The Mathematics of Magic
- First edition of The Mathematics of Magic
- Author: L. Sprague de Camp and Fletcher Pratt
- Cover artist: Marc Fishman
- Language: English
- Series: Harold Shea
- Genre: Fantasy
- Publisher: NESFA Press
- Publication date: 2007
- Publication place: United States
- Media type: Print (Hardbound)
- Pages: 512
- ISBN: 1-886778-65-5
- OCLC: 144227703

= The Mathematics of Magic: The Enchanter Stories of L. Sprague de Camp and Fletcher Pratt =

2007 collection of stories

The Mathematics of Magic: The Enchanter Stories of L. Sprague de Camp and Fletcher Pratt is an omnibus collection of seven fantasy stories by American science fiction and fantasy authors L. Sprague de Camp and Fletcher Pratt, gathering material previously published in three volumes as The Incomplete Enchanter (1941), The Castle of Iron (1950), and Wall of Serpents (1960) together with additional material from The Enchanter Reborn (1992) and The Exotic Enchanter (1995). It represents an expansion of the earlier omnibuses The Compleat Enchanter, which contained only the material in the first two volumes, and The Complete Compleat Enchanter, which contained only the material in the first three volumes. The expanded version also differs from the previous omnibuses in its selection of supplementary material. The Mathematics of Magic is the first edition of the authors' Harold Shea series to include every one of their contributions to it in one volume. Contributions to the series of other authors from the collections of the 1990s are omitted.

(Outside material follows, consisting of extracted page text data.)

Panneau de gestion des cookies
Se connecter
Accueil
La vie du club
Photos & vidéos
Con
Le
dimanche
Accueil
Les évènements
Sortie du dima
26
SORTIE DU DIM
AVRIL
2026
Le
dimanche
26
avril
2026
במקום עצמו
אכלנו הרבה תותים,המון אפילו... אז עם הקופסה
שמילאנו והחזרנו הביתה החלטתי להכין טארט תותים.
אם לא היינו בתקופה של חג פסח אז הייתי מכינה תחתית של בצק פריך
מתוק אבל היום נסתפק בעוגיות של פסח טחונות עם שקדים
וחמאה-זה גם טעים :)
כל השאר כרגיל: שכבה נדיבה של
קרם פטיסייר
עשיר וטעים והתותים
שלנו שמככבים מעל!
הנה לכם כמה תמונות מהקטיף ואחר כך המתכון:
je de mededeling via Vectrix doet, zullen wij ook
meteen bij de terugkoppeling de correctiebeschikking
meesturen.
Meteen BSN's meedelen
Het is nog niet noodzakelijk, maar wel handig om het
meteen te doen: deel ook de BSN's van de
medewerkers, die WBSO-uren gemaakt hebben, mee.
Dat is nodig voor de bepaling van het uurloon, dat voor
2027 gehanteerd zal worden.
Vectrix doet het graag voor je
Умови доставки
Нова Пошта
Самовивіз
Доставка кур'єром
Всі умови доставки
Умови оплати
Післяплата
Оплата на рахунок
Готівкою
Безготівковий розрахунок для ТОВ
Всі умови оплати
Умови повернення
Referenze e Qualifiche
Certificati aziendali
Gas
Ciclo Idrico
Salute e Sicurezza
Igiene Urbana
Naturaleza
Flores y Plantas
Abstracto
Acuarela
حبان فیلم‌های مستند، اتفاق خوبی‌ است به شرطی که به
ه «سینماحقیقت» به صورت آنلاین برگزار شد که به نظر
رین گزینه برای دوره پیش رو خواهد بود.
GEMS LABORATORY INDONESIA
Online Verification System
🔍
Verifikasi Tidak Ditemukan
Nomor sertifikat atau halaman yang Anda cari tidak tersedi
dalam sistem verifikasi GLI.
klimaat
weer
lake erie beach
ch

The collection was edited by Mark L. Olson and first published in hardcover by NESFA Press in February, 2007. The stories in the collection were originally published in magazine form in the May 1940, August 1940 and April 1941 issues of Unknown, the June 1953 issue of Fantasy Fiction, the November 1954 issue of Beyond Fantasy Fiction, the World Fantasy Convention program book for 1990, and the collection The Exotic Enchanter in 1995. De Camp's essay "Fletcher and I" was originally published in The Compleat Enchanter in 1975, and Jerry Pournelle's essay "Arming the Incomplete Enchanter" was originally published in George H. Scithers' fanzine Amra.

==Summary==
The Harold Shea stories are parallel world tales in which universes where magic works coexist with our own, and in which those based on the mythologies, legends, and literary fantasies of our world and can be reached by aligning one's mind to them by a system of symbolic logic. Psychologist Harold Shea and his colleagues Reed Chalmers, Walter Bayard, and Vaclav Polacek (Votsy), travel to several such worlds, joined in the course of their adventures by Belphebe and Florimel of Faerie, who become the wives of Shea and Chalmers, and Pete Brodsky, a policeman who is accidentally swept up into the chaos. The seven stories collected in The Complete Compleat Enchanter explore the worlds of Norse mythology in "The Roaring Trumpet", Edmund Spenser's The Faerie Queene in "The Mathematics of Magic", Ludovico Ariosto's Orlando Furioso (with a brief stop in Samuel Taylor Coleridge's Kubla Khan) in "The Castle of Iron", the Kalevala in "The Wall of Serpents", Irish mythology in "The Green Magician", L. Frank Baum's land of Oz in "Sir Harold and the Gnome King", and Edgar Rice Burroughs's Barsoom in "Sir Harold of Zodanga".

==Contents==
- "Introduction" (by Christopher Stasheff)
- "The Roaring Trumpet" (by L. Sprague de Camp and Fletcher Pratt)
- "The Mathematics of Magic" (by L. Sprague de Camp and Fletcher Pratt)
- "The Castle of Iron" (by L. Sprague de Camp and Fletcher Pratt)
- "The Wall of Serpents" (by L. Sprague de Camp and Fletcher Pratt)
- "The Green Magician" (by L. Sprague de Camp and Fletcher Pratt)
- "Fletcher and I" (by L. Sprague de Camp)
- "Sir Harold and the Gnome King" (by L. Sprague de Camp)
- "Sir Harold of Zodanga" (by L. Sprague de Camp)
- "Arming the Incomplete Enchanter" (by Jerry Pournelle)
- "An Enchanter Bibliography"

==Reception==
The collection was reviewed by Tom Easton in Analog Science Fiction and Fact, October 2007.